How many 20-year-old’s score 11 goals and 10 assists a season and are deemed a failure? That’s not forgetting he collected a winner’s medal in the Capital One Cup in his inaugural season at City – coincidentally at Liverpool’s expense after the Blues beat Liverpool 3-1 on penalties.

Last season, Sterling scored ten goals in a season that saw him showcase his bravery, talent skill under new City manager Pep Guardiola. His performances were deemed the best of his career as he moved from a left-wing position to a natural right-wing and he found himself attacking full-backs far more with the backing of the world’s greatest manager.

This season, Sterling has moved up at least another level to that bracket under world-class. Sterling has scored twenty-two goals in a season that has seen him collect two more medals, and his first Premier League title.

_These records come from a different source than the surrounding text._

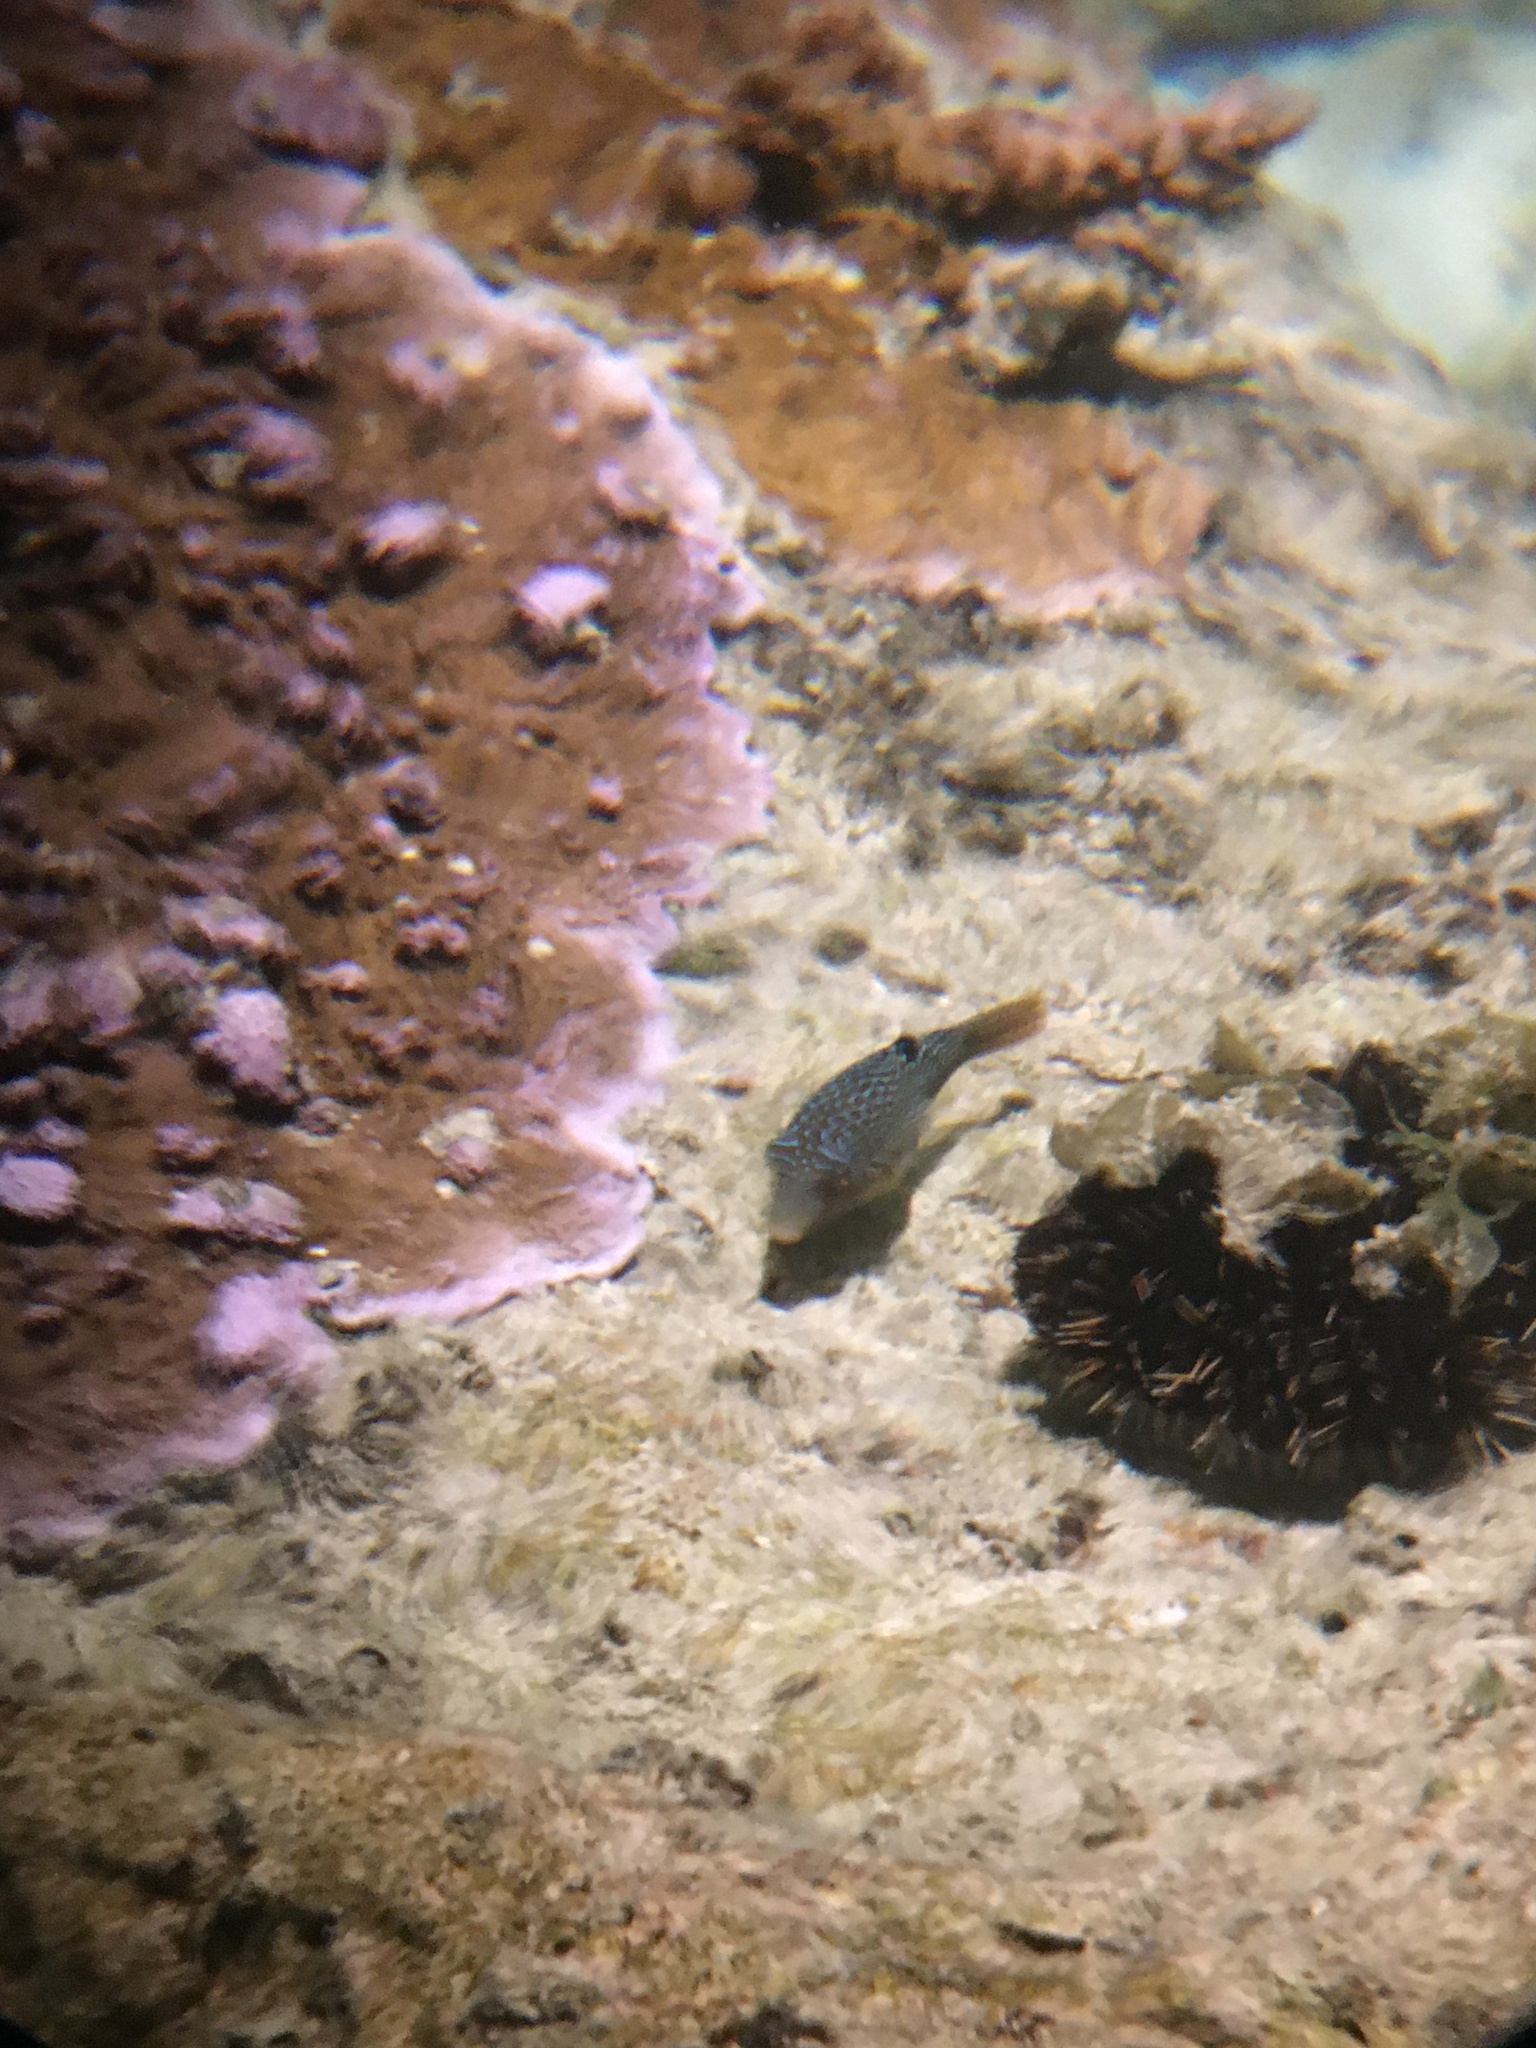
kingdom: Animalia
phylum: Chordata
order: Tetraodontiformes
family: Tetraodontidae
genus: Canthigaster
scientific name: Canthigaster solandri
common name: False-eye toby
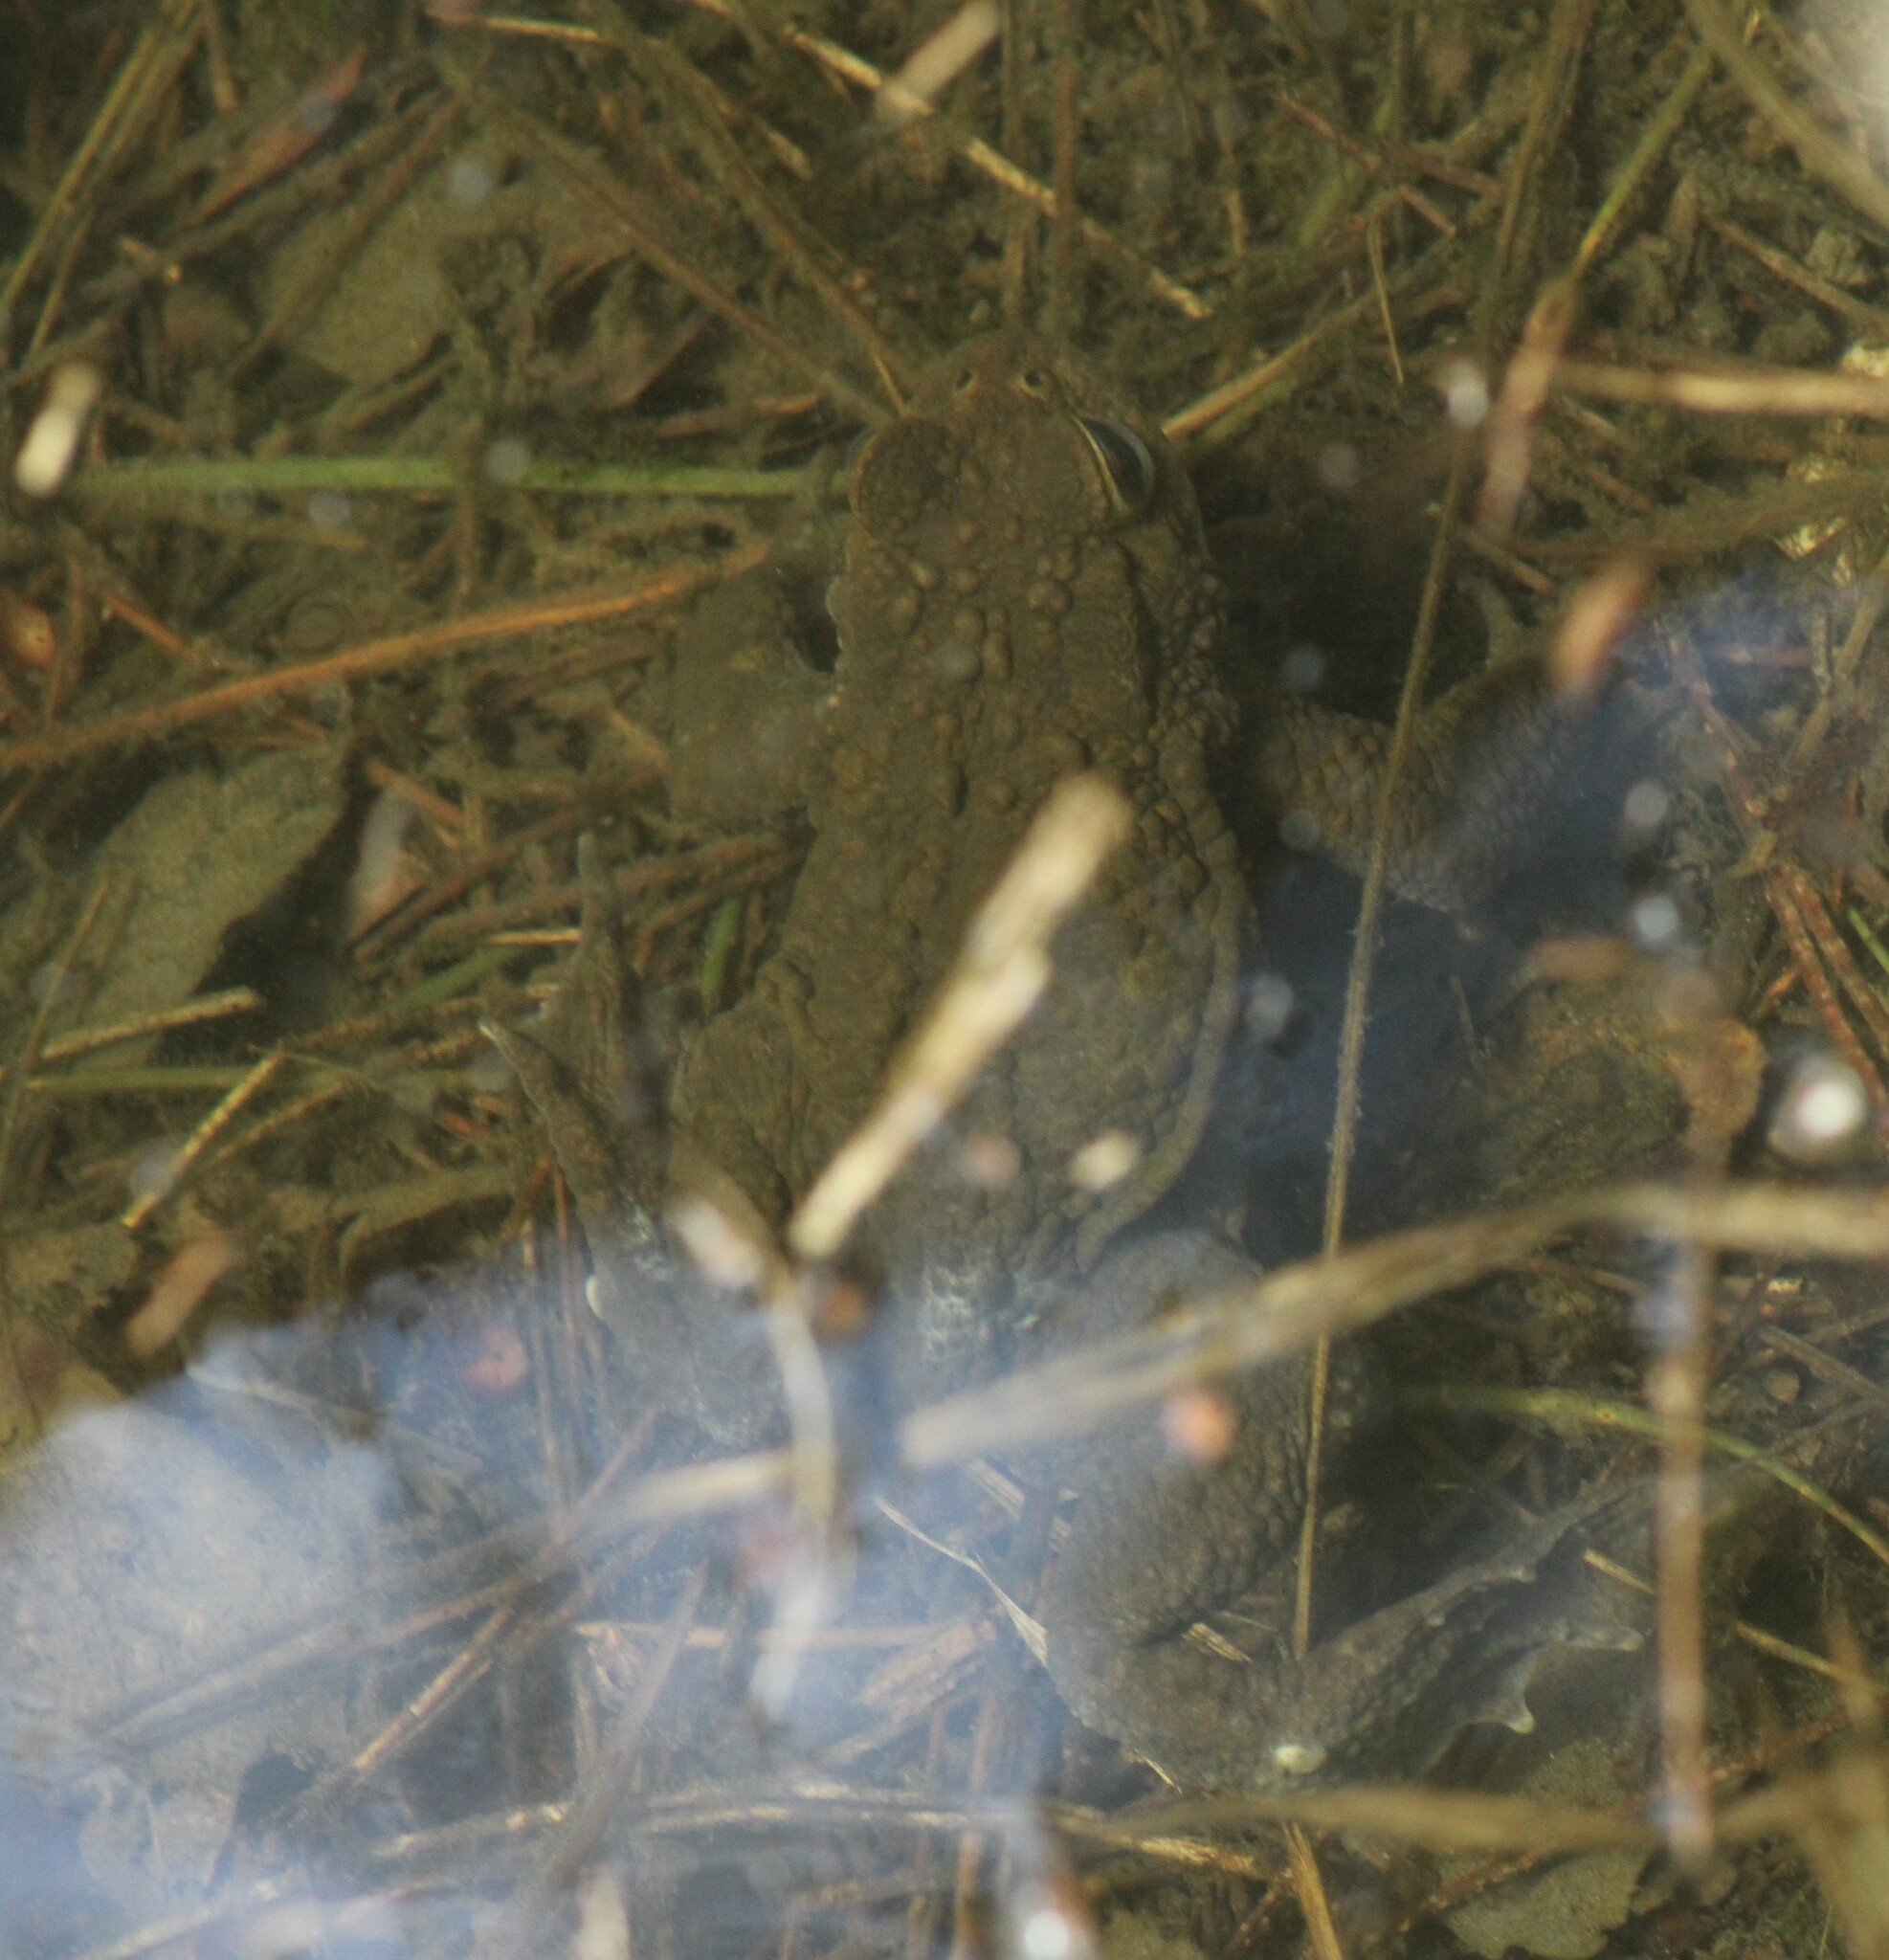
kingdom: Animalia
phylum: Chordata
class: Amphibia
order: Anura
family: Bufonidae
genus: Bufo
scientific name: Bufo bufo
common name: Common toad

Meanwhile, Steven Gerrard is still waiting for that medal, but he remains labeled a hero for not moving to Chelsea in 2005 where he would have claimed every major honour in world-football – a status Sterling wasn’t interested in and preferred to win trophies instead.

Some would argue Sterling has become City’s most important attacking player as he continues to find himself a move ahead of everyone to create space with intelligence and movement beyond any other player in the Premier League.

If he was more clinical in front of goal, there’s no denying Sterling would score 30-40 goals a season, but look at how and why he always get himself into positions to score.

Despite costing Manchester City £44million in 2015, Sterling’s valuation would be close to the £100million barrier. Under Guardiola’s guidance, Sterling has learned crucial aspects of the game that have elevated him to become City’s second-highest goal-scorer, behind only Sergio Aguero.

Sterling is 22-years-old and an English international. Except for bitter Liverpool fans, there’s no reason why Sterling should be subject to abuse by opposition away fans for ninety-minutes when City travel away from home.

Surely as one of your nations hottest prospects, it’s time to now cherish Sterling and admire his rise instead of booing him because various media outlets tarnished his personality with false stories of him moving from a media darling club to English football’s most dominating side for financial reasons, and not for the obvious hunger for success.